Friday night Doug and I went out for a few drinks and ran into a neighbor who informed us of yet another couple on our street that has decided to divorce. The story sounded the same as all the others. The husband had an extramarital affair with a co-worker two years ago and is having a hard time staying with his wife because he is still in love with his affair partner. We’ve been hearing so many of these stories lately that it seems like an epidemic!
He is now living in an apartment alone, since his affair partner is still married. He has separated himself from his two young children and wife, who is trying to do the best she can to hold everything together.
As our neighbor told us the story, I felt myself falling deep into a hole, thinking how similar the story was to ours, and wondering if Doug stills feels love for Tanya. I really don’t remember the other conversations we had that night because I was only thinking about the affairs – theirs and ours.
On the drive home I told Doug to please tell me something that will make me feel better. I had been doing so well lately and I didn’t want to regress. He said a few things to make me feel better and surprisingly I believed him and pretty much let it go.

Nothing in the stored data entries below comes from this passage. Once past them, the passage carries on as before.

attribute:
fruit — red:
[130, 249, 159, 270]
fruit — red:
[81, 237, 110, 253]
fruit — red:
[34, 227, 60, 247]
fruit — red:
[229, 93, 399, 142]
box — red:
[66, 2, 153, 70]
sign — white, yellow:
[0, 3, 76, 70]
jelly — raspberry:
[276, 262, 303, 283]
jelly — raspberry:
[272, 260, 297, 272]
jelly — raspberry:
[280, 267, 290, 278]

When I woke up the next morning I started thinking about it again and realized that this neighborhood extramarital affair episode has nothing to do with us. Our neighbors may not have done all the work that we had done to save our marriage. They may not have learned everything that we had about affairs, or had each taken fault for their contributions to the deterioration of their marriage. It’s clear that even though most affairs appear to follow the same script, the way you deal with the aftermath determines whether your marriage will survive or fail.

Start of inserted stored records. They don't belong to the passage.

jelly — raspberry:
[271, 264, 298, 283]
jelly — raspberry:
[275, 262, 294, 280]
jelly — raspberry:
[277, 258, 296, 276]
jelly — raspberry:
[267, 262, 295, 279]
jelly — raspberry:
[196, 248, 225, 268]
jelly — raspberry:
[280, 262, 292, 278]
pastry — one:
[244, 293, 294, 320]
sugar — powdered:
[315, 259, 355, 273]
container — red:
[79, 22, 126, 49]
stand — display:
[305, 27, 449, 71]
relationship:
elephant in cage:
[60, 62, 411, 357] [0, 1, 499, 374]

I also began to think about a book I have been reading titled “Real Love” by Greg Baer, M.D. and an blurb I read from Mort Fertel’s Marriage Fitness website. I thought about how easy affair and new love are. How easy it is to think that this person will always make you happy and will always make you feel the way they do early in a relationship. I started thinking about my neighbor, and how he “supposedly” tried to save his marriage for the last two years, but couldn’t continue because of his love for the affair partner. How desperate he felt that he couldn’t be with the person he “loved” because he was sacrificing his love to keep his family together.
Sure, all of this sounds like a script from a movie, as people in an affair truly believe they are trying to do everything to keep their family together, while sacrificing their love for their affair partner. I can’t think of a better way to add more excitement and fuel to the powers of an affair than wanting something you can’t have – all for the good of the family.
Mort Fertel said that new love is easy and that it doesn’t take much effort to make it exciting and rewarding. After awhile when the newness has worn off, it takes work. I wonder what our neighbor will face when the excitement and newness wears off. Will he look at his extramarital affair partner and realize that he is in the same place he was with his wife, but only the scenery has changed?